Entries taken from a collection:
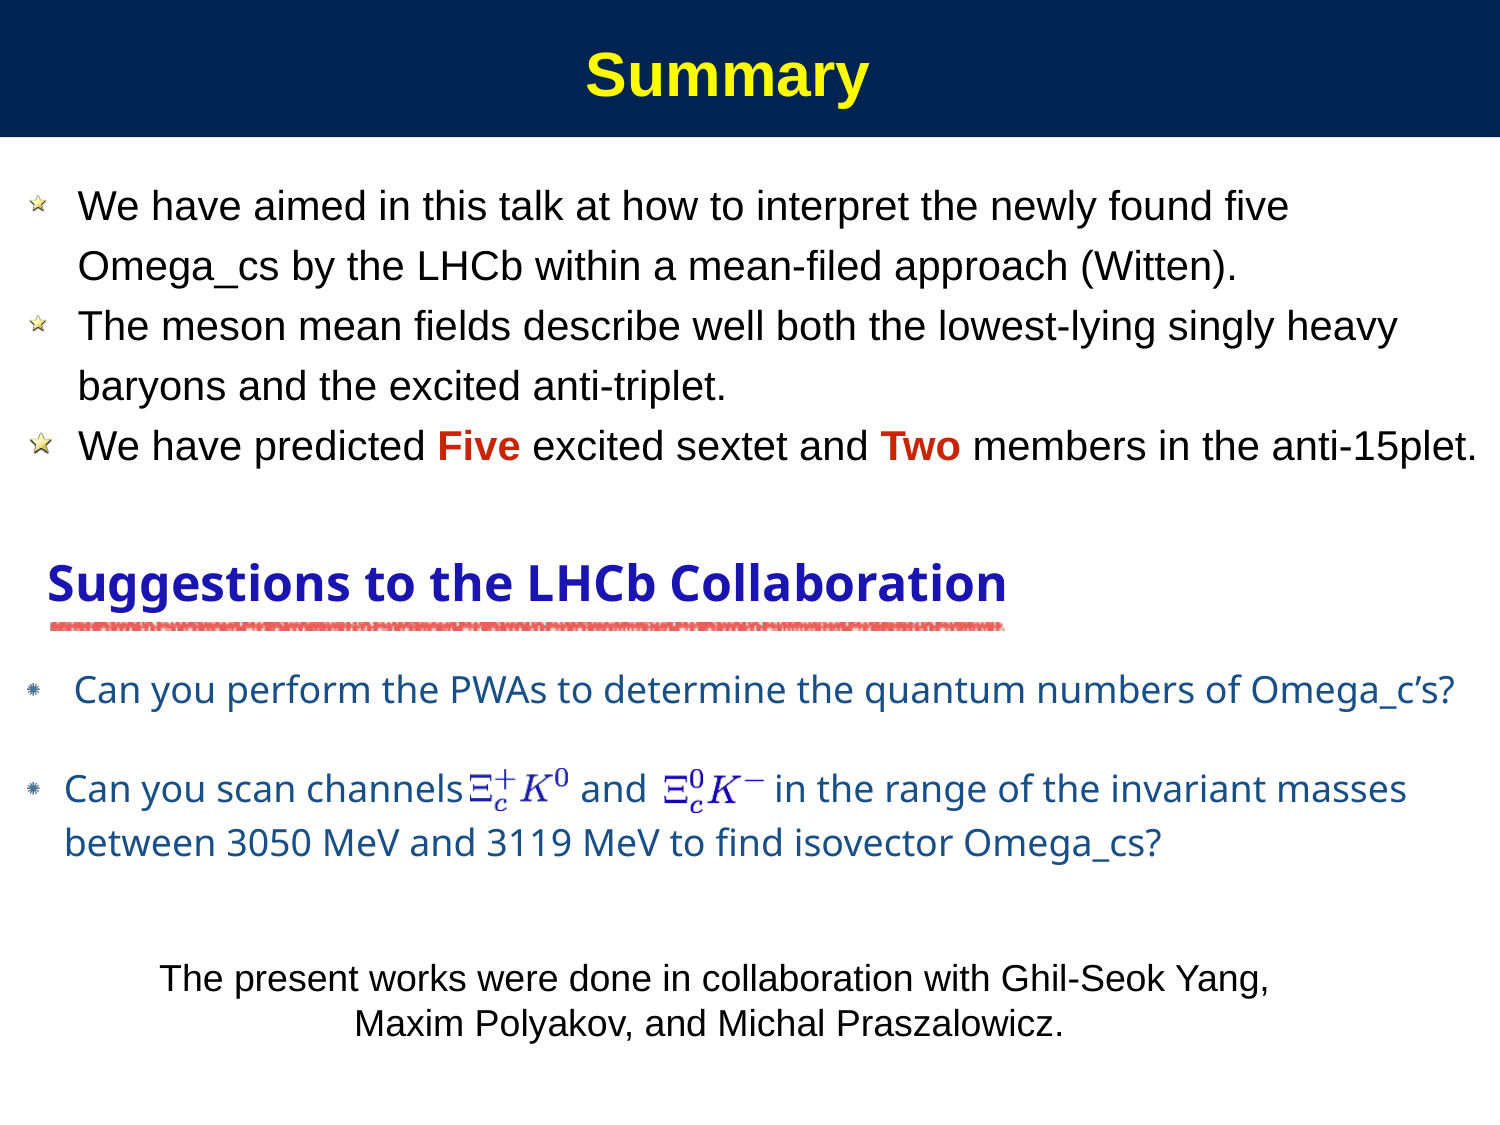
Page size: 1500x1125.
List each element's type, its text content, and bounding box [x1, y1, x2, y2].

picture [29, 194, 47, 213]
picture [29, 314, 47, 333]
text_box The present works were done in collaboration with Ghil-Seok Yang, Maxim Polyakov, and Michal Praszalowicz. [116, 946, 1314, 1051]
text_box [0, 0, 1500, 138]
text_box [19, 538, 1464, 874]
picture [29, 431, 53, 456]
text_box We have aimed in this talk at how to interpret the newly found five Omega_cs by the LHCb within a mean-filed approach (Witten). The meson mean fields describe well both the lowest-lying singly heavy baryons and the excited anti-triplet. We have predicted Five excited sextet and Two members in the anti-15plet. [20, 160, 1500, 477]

--

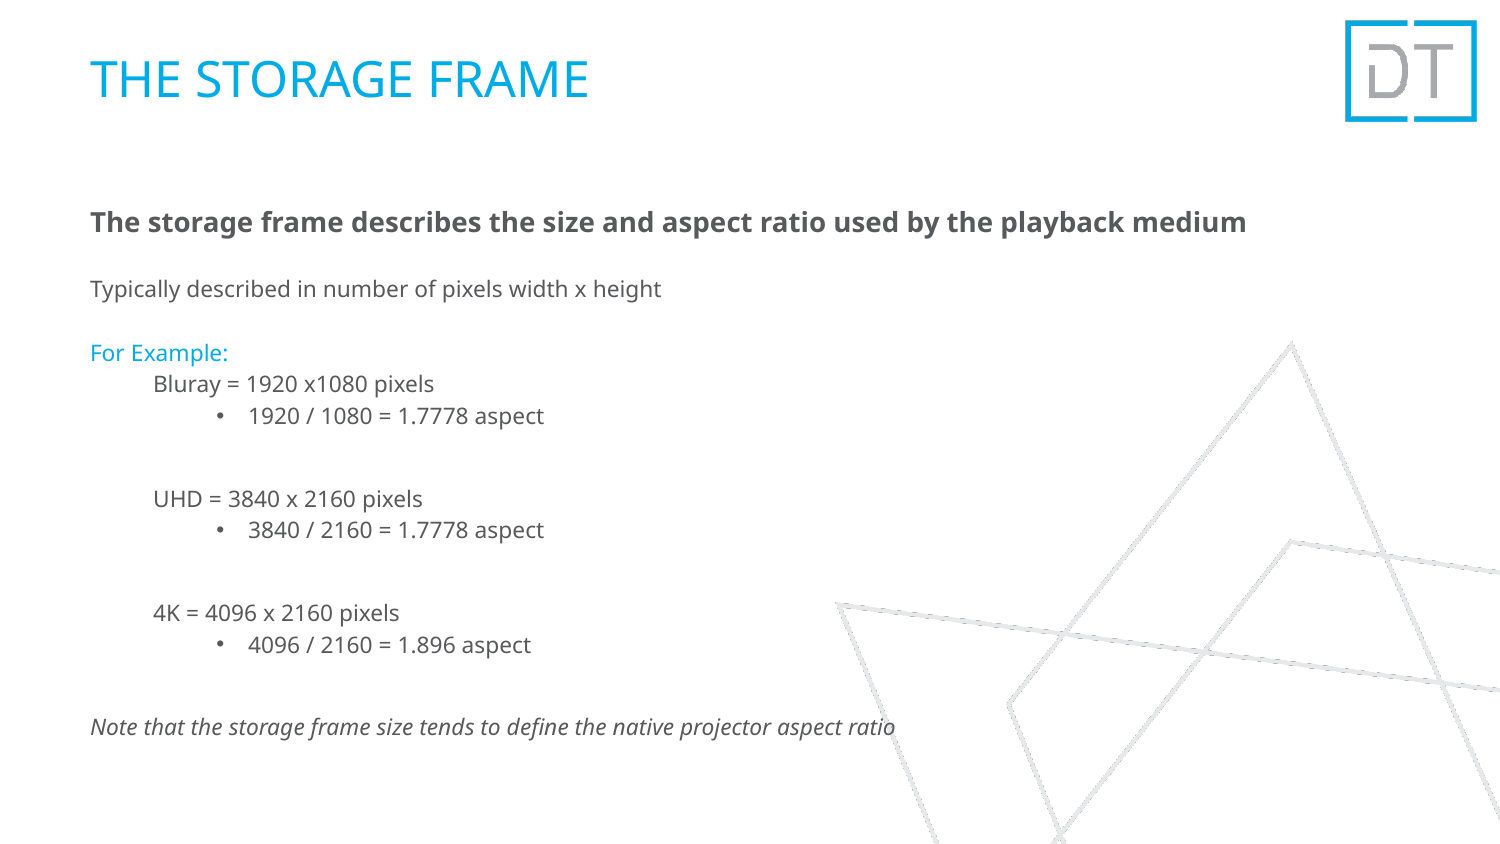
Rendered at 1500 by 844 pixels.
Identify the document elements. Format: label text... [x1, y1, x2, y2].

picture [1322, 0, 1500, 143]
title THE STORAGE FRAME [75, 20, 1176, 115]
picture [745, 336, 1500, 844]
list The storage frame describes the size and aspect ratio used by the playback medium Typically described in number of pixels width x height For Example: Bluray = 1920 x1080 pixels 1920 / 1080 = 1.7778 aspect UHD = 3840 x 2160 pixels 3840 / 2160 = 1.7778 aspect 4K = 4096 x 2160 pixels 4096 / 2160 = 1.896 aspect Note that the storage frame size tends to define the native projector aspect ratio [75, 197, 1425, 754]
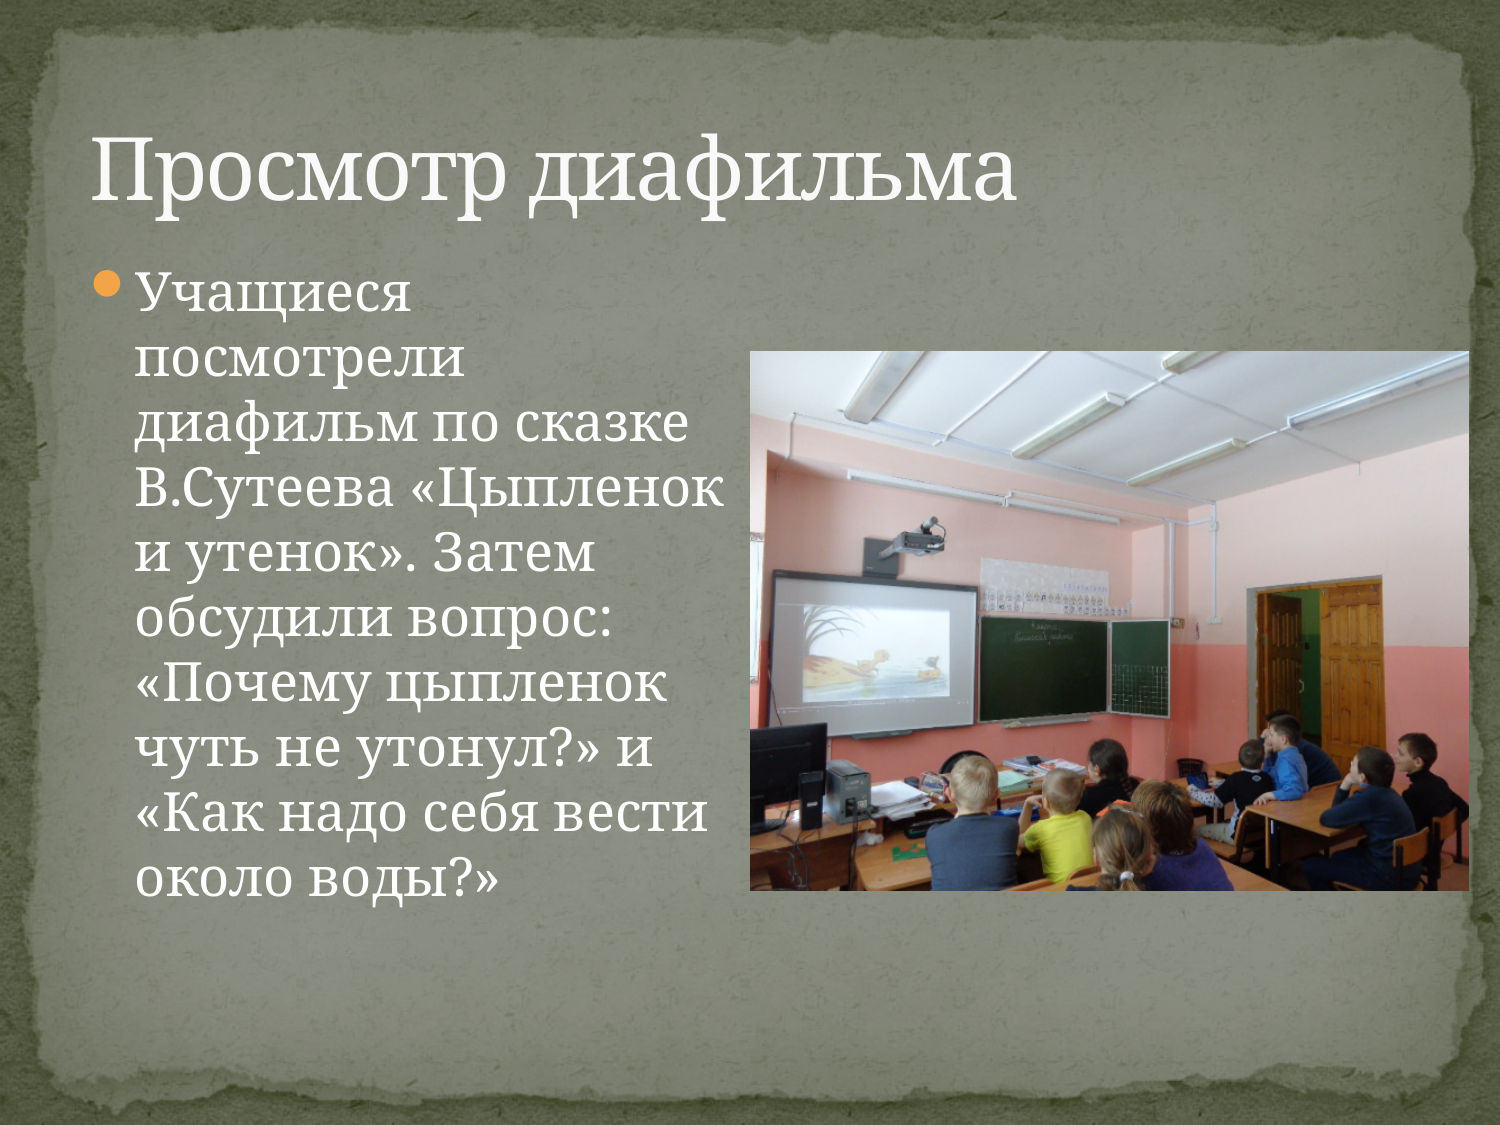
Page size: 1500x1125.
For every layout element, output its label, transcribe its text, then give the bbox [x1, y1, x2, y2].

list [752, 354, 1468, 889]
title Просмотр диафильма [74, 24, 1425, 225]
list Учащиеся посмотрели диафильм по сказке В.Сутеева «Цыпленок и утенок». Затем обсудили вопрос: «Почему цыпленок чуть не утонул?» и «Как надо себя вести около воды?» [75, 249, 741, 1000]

## What this task involves
Retype exactly the lines above, from the one with "List each element's" through the one with "text_box [0, 0, 1500, 138]", inclusive.

## Task solution
List each element's type, its text content, and bounding box [x1, y1, x2, y2].

picture [29, 194, 47, 213]
picture [29, 314, 47, 333]
text_box The present works were done in collaboration with Ghil-Seok Yang, Maxim Polyakov, and Michal Praszalowicz. [116, 946, 1314, 1051]
text_box [0, 0, 1500, 138]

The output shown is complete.